Papaver somniferum flowers
Papaver someniferum (Opium poppy)
What would life be like without the opium poppy? No poppy seed bagels. No beautiful poppy flowers. No Dorothy falling asleep in the poppy fields in the Wizard of Oz. No morphine or codeine. The use of poppy as a pain killer is probably it's claim to fame and, when misused as in heroin, to infamy. The medicinal uses of opium poppy have been known for thousands of years. Turkey, India and surprisingly Australia, provide most of the worlds legal opium poppy. I once saw some opium poppy growing in a road divider on the way to Hadassah Hospital. Obviously it was planted for convenient use in the hospital, and not for any illicit uses.

Saturday, February 18, 2012

"I'll take 15 coffee trees please."


Coffea arabica trees in bloom
If you drink two cups of coffee a day, then somewhere in the world there are 15 coffee trees growing just to supply your annual fix! The Arabica coffee tree originated in Ethiopia, but was spread throughout east Africa and the Arabian peninsula. Its now cultivated all over the world as Arabian coffee is often considered higher quality than coffee from other species of the tree. An old Ethiopian legend has it that coffee was discovered after the locals noticed that goats tended to mount each other rather vigorously after eating the leaves and fruits of the coffee tree!



Thursday, January 26, 2012

Marijuana's tough cousin (or, A Very Strong Weed)

Cannabis sativa 001
Cannabis sativa L. subsp. sativa (hemp)
Hemp (Cannabis sativa L. subsp. sativa) has been cultivated for thousands of years. Its stalks yield high quality fibers which are used in ropes, clothing, paper, and sails. The word "canvas" is derived from the Latin name cannabis. Of course many of us are more familiar with hemp's very close cousin, Cannabis sativa L. subsp. indica, better known as marijuana. Hemp and marijuana are essentially the same plant, with the former having been bred for strong fibers, while the latter was bred for high THC content. Marijuana yields low quality fibers, while you'd have to smoke kilograms of hemp to get a high.

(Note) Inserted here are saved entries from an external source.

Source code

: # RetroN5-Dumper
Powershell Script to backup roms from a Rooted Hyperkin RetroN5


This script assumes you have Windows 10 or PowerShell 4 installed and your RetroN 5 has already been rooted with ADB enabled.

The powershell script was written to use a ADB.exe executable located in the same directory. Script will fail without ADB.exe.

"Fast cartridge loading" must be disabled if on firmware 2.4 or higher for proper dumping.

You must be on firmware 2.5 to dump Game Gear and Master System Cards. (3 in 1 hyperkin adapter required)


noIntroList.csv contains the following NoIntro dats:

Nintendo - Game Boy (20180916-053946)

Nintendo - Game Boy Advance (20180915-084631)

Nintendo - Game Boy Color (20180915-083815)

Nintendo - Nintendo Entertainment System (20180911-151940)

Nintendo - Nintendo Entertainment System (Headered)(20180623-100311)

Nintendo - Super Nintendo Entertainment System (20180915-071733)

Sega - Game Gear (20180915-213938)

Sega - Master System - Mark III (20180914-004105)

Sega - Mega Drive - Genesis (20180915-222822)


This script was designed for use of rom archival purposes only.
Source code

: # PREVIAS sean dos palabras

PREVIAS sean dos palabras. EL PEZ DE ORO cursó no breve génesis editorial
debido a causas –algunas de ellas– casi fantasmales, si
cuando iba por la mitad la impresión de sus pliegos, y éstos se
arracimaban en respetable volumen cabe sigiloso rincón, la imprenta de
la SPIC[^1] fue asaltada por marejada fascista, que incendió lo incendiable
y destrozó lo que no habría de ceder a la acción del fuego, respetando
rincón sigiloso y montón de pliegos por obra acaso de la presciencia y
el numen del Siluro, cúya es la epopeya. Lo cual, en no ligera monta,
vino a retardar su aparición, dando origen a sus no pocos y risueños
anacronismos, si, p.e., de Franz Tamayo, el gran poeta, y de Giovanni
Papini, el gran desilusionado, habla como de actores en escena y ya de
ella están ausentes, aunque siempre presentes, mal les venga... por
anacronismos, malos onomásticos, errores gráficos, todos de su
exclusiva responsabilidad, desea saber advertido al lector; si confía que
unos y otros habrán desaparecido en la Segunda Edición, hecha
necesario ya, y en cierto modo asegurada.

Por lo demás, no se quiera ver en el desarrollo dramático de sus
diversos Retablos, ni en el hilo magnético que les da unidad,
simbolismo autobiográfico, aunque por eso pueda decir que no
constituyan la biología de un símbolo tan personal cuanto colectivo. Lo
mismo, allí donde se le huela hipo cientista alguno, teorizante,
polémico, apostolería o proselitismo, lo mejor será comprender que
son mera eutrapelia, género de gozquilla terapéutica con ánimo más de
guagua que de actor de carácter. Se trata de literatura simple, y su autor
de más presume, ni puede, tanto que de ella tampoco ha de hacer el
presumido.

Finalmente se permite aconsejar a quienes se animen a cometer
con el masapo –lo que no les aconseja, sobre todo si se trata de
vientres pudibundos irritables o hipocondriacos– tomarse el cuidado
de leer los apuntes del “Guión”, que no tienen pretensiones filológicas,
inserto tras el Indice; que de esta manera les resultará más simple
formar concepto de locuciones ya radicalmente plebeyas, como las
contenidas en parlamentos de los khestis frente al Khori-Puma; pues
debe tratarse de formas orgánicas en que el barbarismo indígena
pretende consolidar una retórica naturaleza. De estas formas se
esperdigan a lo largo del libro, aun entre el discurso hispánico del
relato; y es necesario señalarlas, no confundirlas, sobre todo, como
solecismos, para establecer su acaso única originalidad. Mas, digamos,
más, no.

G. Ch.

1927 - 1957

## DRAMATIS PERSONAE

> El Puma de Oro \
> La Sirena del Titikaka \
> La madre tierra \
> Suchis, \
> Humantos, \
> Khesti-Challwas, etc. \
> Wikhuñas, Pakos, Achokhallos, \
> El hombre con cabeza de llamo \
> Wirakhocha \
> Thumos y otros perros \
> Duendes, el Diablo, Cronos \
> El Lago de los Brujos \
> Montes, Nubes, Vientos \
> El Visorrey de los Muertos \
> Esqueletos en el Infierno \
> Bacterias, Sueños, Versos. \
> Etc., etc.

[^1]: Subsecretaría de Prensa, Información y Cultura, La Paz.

Saturday, December 31, 2011

Champagne from black grapes?

Pinot Meunier
Vitis vinifera (Pinot Noir grapes)
Much of the champagne drunk tonight will have been made not from white grapes, but actually from black grapes of the Pinot Noir and Pinot Mernier varieties, grapes usually associated with deep red wines. Black grapes like Pinot Noir have a white flesh, which under the correct harvest and production conditions yield a light colored juice. This juice is fermented in the bottle to produce the bubble drink many of us will consume tonight. Happy New Year!